▶ What the task asks
The result should consist solely of the line containing "203 478 2.13" and the lines that follow it below, each reproduced exactly, the last line included.

▶ Records shown
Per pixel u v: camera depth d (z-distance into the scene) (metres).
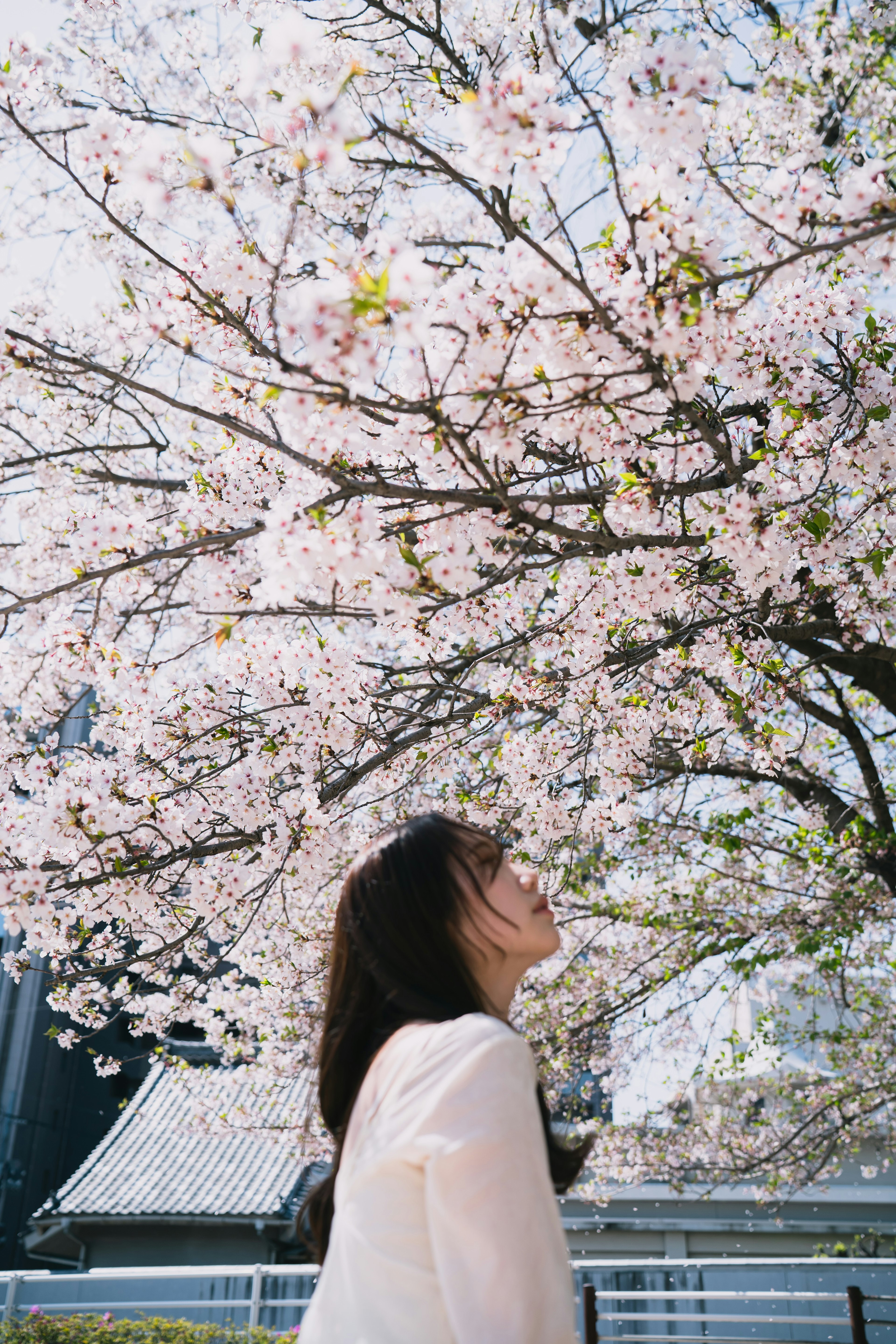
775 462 3.28
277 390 1.92
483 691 4.54
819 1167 8.21
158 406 6.02
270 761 3.48
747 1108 8.88
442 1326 0.88
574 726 4.12
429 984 1.18
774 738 3.88
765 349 3.16
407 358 2.38
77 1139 16.66
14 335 2.59
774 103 5.09
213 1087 7.34
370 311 1.67
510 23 4.88
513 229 2.03
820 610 4.96
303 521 2.19
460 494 2.41
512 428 2.14
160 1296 8.26
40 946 3.26
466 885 1.23
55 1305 7.77
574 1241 11.53
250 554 4.44
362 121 4.49
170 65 5.65
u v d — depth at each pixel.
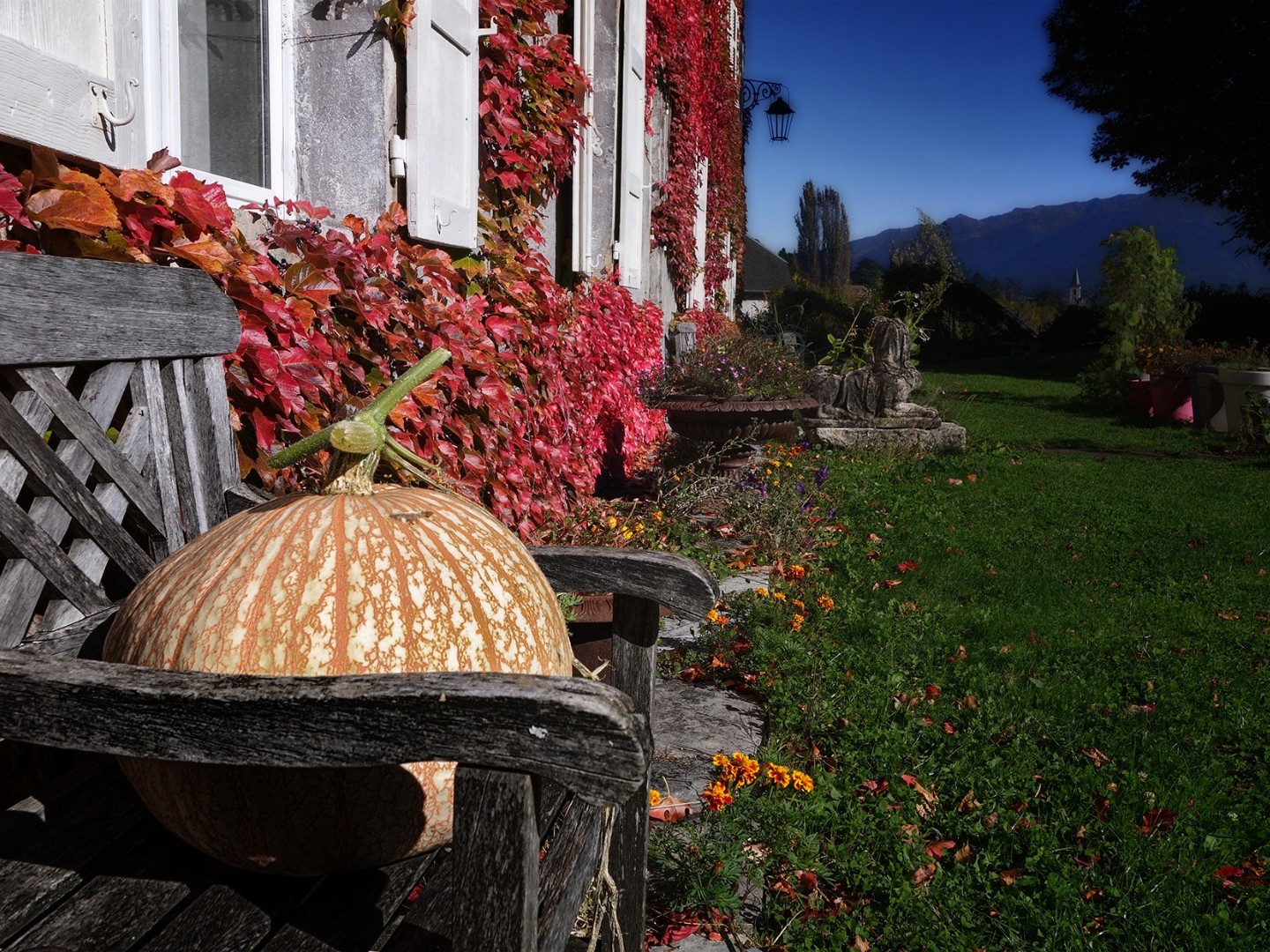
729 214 19.14
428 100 4.16
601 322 7.47
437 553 1.56
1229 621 5.71
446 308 4.15
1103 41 30.27
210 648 1.41
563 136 6.18
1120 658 4.89
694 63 13.41
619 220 8.59
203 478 2.13
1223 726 4.07
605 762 1.10
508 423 4.71
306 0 3.86
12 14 2.15
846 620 5.02
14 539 1.63
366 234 3.71
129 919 1.32
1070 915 2.64
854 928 2.47
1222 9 27.59
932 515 8.31
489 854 1.15
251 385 2.77
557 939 1.42
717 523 7.15
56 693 1.20
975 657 4.75
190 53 3.31
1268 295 34.53
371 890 1.44
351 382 3.48
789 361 10.73
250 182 3.66
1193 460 12.88
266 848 1.40
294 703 1.16
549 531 5.20
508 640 1.54
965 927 2.58
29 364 1.68
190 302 2.08
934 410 12.18
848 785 3.22
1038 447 13.94
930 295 14.70
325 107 3.90
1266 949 2.60
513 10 5.38
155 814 1.47
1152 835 3.11
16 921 1.29
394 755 1.15
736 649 4.36
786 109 22.11
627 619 1.98
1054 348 39.44
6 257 1.61
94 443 1.83
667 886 2.54
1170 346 18.12
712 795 2.57
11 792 1.96
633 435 8.96
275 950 1.28
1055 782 3.45
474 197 4.72
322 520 1.55
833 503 8.30
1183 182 32.75
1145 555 7.34
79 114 2.34
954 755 3.56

▶ Answer to the exercise
203 478 2.13
1223 726 4.07
605 762 1.10
508 423 4.71
306 0 3.86
12 14 2.15
846 620 5.02
14 539 1.63
366 234 3.71
129 919 1.32
1070 915 2.64
854 928 2.47
1222 9 27.59
932 515 8.31
489 854 1.15
251 385 2.77
557 939 1.42
717 523 7.15
56 693 1.20
975 657 4.75
190 53 3.31
1268 295 34.53
371 890 1.44
351 382 3.48
789 361 10.73
250 182 3.66
1193 460 12.88
266 848 1.40
294 703 1.16
549 531 5.20
508 640 1.54
965 927 2.58
29 364 1.68
190 302 2.08
934 410 12.18
848 785 3.22
1038 447 13.94
930 295 14.70
325 107 3.90
1266 949 2.60
513 10 5.38
155 814 1.47
1152 835 3.11
16 921 1.29
394 755 1.15
736 649 4.36
786 109 22.11
627 619 1.98
1054 348 39.44
6 257 1.61
94 443 1.83
667 886 2.54
1170 346 18.12
712 795 2.57
11 792 1.96
633 435 8.96
275 950 1.28
1055 782 3.45
474 197 4.72
322 520 1.55
833 503 8.30
1183 182 32.75
1145 555 7.34
79 114 2.34
954 755 3.56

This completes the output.